→ **Work task**
The lines to copy are those with "getEmployeeCount" in them. Pull each one from the entries below.

→ **Information supplied**
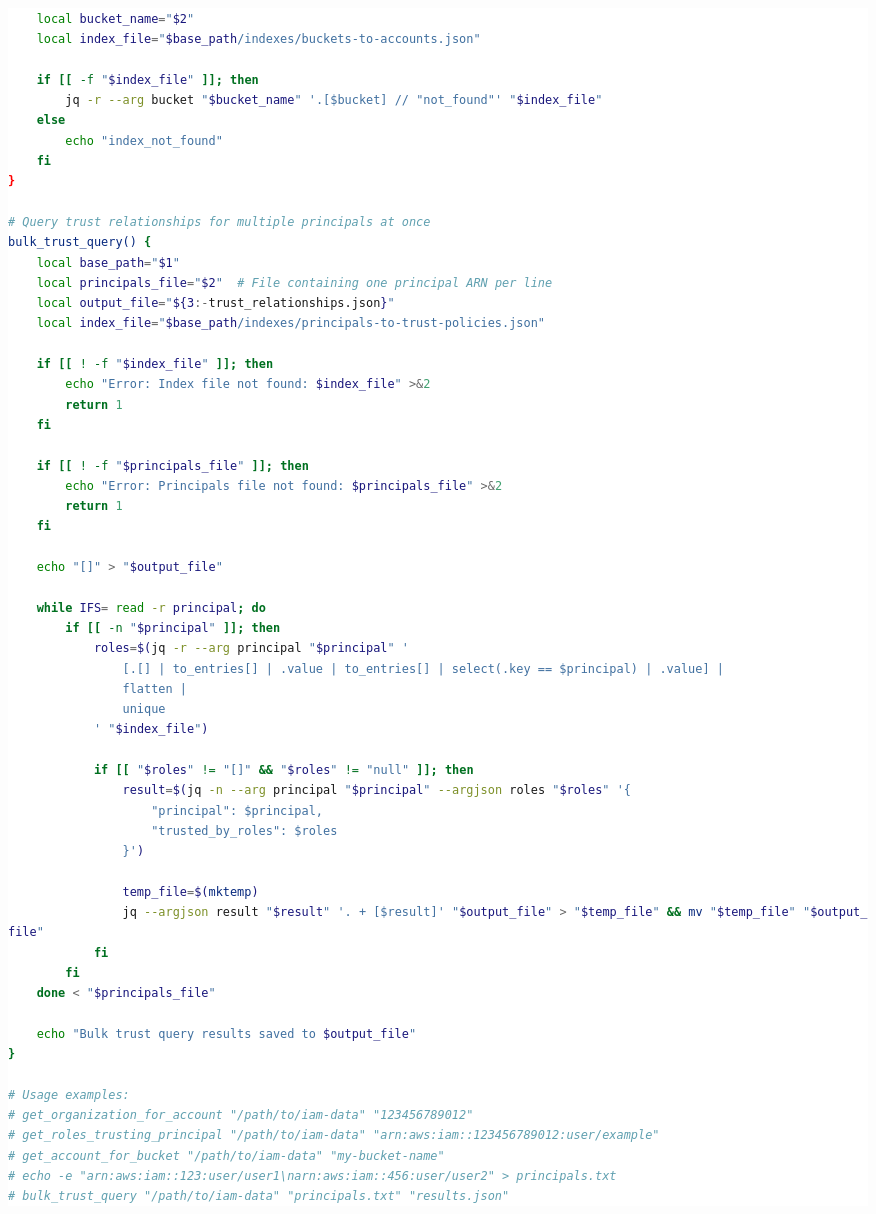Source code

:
 ```bash
    local bucket_name="$2"
    local index_file="$base_path/indexes/buckets-to-accounts.json"

    if [[ -f "$index_file" ]]; then
        jq -r --arg bucket "$bucket_name" '.[$bucket] // "not_found"' "$index_file"
    else
        echo "index_not_found"
    fi
}

# Query trust relationships for multiple principals at once
bulk_trust_query() {
    local base_path="$1"
    local principals_file="$2"  # File containing one principal ARN per line
    local output_file="${3:-trust_relationships.json}"
    local index_file="$base_path/indexes/principals-to-trust-policies.json"

    if [[ ! -f "$index_file" ]]; then
        echo "Error: Index file not found: $index_file" >&2
        return 1
    fi

    if [[ ! -f "$principals_file" ]]; then
        echo "Error: Principals file not found: $principals_file" >&2
        return 1
    fi

    echo "[]" > "$output_file"

    while IFS= read -r principal; do
        if [[ -n "$principal" ]]; then
            roles=$(jq -r --arg principal "$principal" '
                [.[] | to_entries[] | .value | to_entries[] | select(.key == $principal) | .value] |
                flatten |
                unique
            ' "$index_file")

            if [[ "$roles" != "[]" && "$roles" != "null" ]]; then
                result=$(jq -n --arg principal "$principal" --argjson roles "$roles" '{
                    "principal": $principal,
                    "trusted_by_roles": $roles
                }')

                temp_file=$(mktemp)
                jq --argjson result "$result" '. + [$result]' "$output_file" > "$temp_file" && mv "$temp_file" "$output_file"
            fi
        fi
    done < "$principals_file"

    echo "Bulk trust query results saved to $output_file"
}

# Usage examples:
# get_organization_for_account "/path/to/iam-data" "123456789012"
# get_roles_trusting_principal "/path/to/iam-data" "arn:aws:iam::123456789012:user/example"
# get_account_for_bucket "/path/to/iam-data" "my-bucket-name"
# echo -e "arn:aws:iam::123:user/user1\narn:aws:iam::456:user/user2" > principals.txt
# bulk_trust_query "/path/to/iam-data" "principals.txt" "results.json"
```
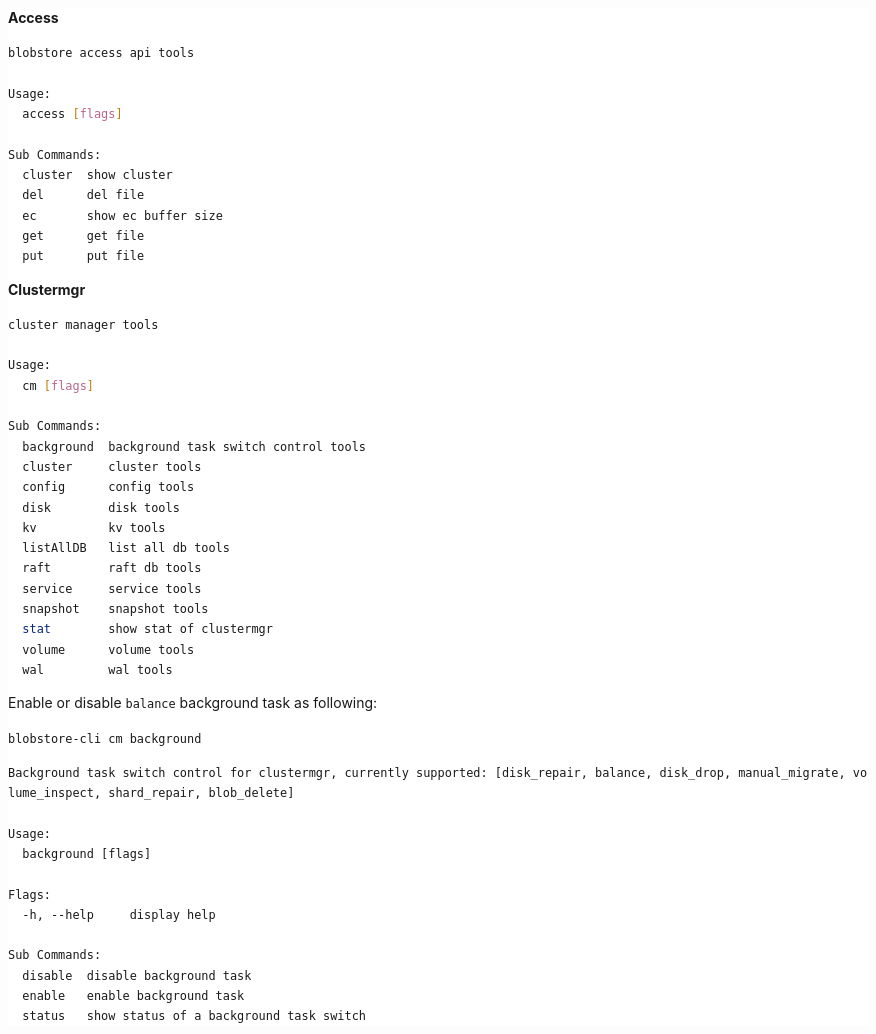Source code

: **Access**

```bash
blobstore access api tools

Usage:
  access [flags]

Sub Commands:
  cluster  show cluster
  del      del file
  ec       show ec buffer size
  get      get file
  put      put file
```

**Clustermgr**

```bash
cluster manager tools

Usage:
  cm [flags]

Sub Commands:
  background  background task switch control tools
  cluster     cluster tools
  config      config tools
  disk        disk tools
  kv          kv tools
  listAllDB   list all db tools
  raft        raft db tools
  service     service tools
  snapshot    snapshot tools
  stat        show stat of clustermgr
  volume      volume tools
  wal         wal tools
```

Enable or disable `balance` background task as following:

```bash
blobstore-cli cm background
```

```text
Background task switch control for clustermgr, currently supported: [disk_repair, balance, disk_drop, manual_migrate, volume_inspect, shard_repair, blob_delete]

Usage:
  background [flags]

Flags:
  -h, --help     display help

Sub Commands:
  disable  disable background task
  enable   enable background task
  status   show status of a background task switch

```
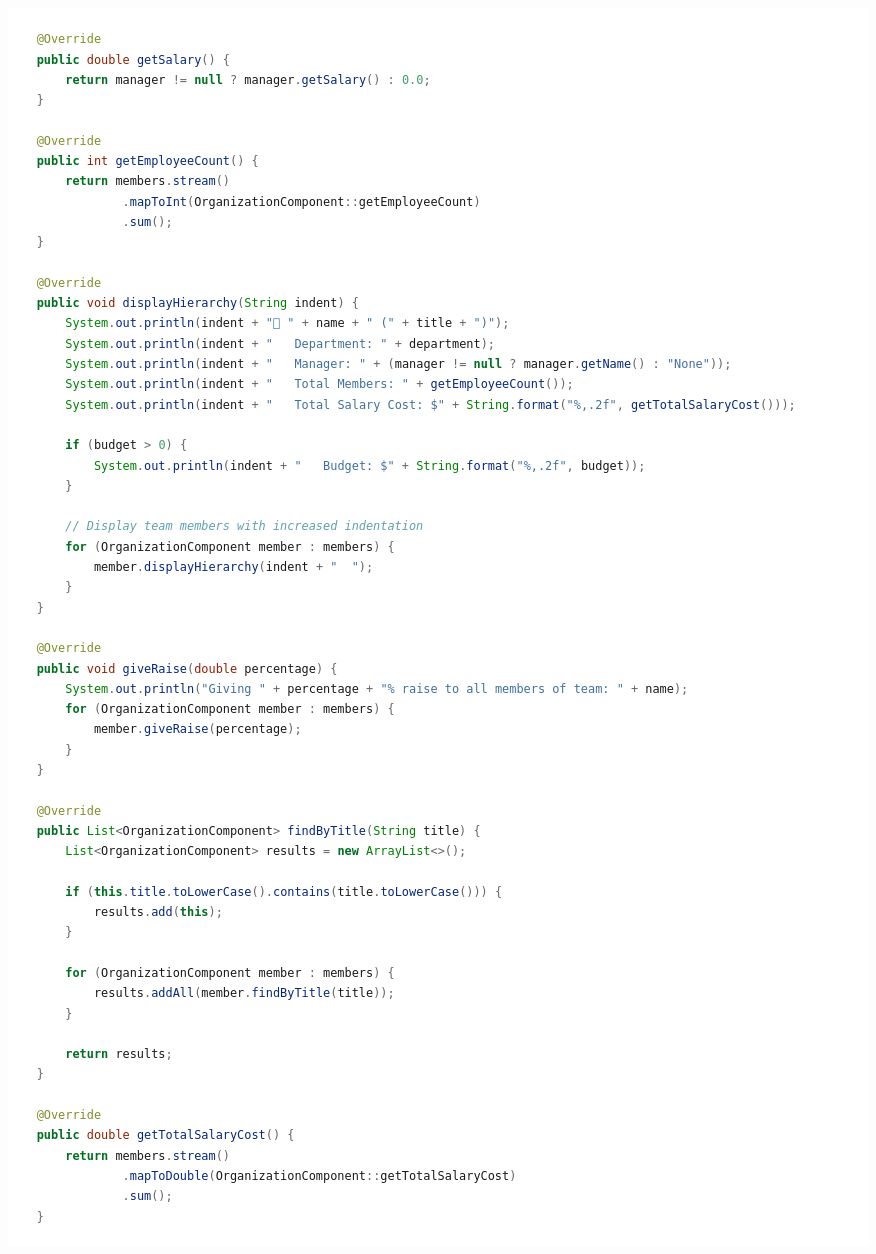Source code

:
 ```java
    
    @Override
    public double getSalary() {
        return manager != null ? manager.getSalary() : 0.0;
    }
    
    @Override
    public int getEmployeeCount() {
        return members.stream()
                .mapToInt(OrganizationComponent::getEmployeeCount)
                .sum();
    }
    
    @Override
    public void displayHierarchy(String indent) {
        System.out.println(indent + "🏢 " + name + " (" + title + ")");
        System.out.println(indent + "   Department: " + department);
        System.out.println(indent + "   Manager: " + (manager != null ? manager.getName() : "None"));
        System.out.println(indent + "   Total Members: " + getEmployeeCount());
        System.out.println(indent + "   Total Salary Cost: $" + String.format("%,.2f", getTotalSalaryCost()));
        
        if (budget > 0) {
            System.out.println(indent + "   Budget: $" + String.format("%,.2f", budget));
        }
        
        // Display team members with increased indentation
        for (OrganizationComponent member : members) {
            member.displayHierarchy(indent + "  ");
        }
    }
    
    @Override
    public void giveRaise(double percentage) {
        System.out.println("Giving " + percentage + "% raise to all members of team: " + name);
        for (OrganizationComponent member : members) {
            member.giveRaise(percentage);
        }
    }
    
    @Override
    public List<OrganizationComponent> findByTitle(String title) {
        List<OrganizationComponent> results = new ArrayList<>();
        
        if (this.title.toLowerCase().contains(title.toLowerCase())) {
            results.add(this);
        }
        
        for (OrganizationComponent member : members) {
            results.addAll(member.findByTitle(title));
        }
        
        return results;
    }
    
    @Override
    public double getTotalSalaryCost() {
        return members.stream()
                .mapToDouble(OrganizationComponent::getTotalSalaryCost)
                .sum();
    }
    
```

→ **Result**
    public int getEmployeeCount() {
                .mapToInt(OrganizationComponent::getEmployeeCount)
        System.out.println(indent + "   Total Members: " + getEmployeeCount());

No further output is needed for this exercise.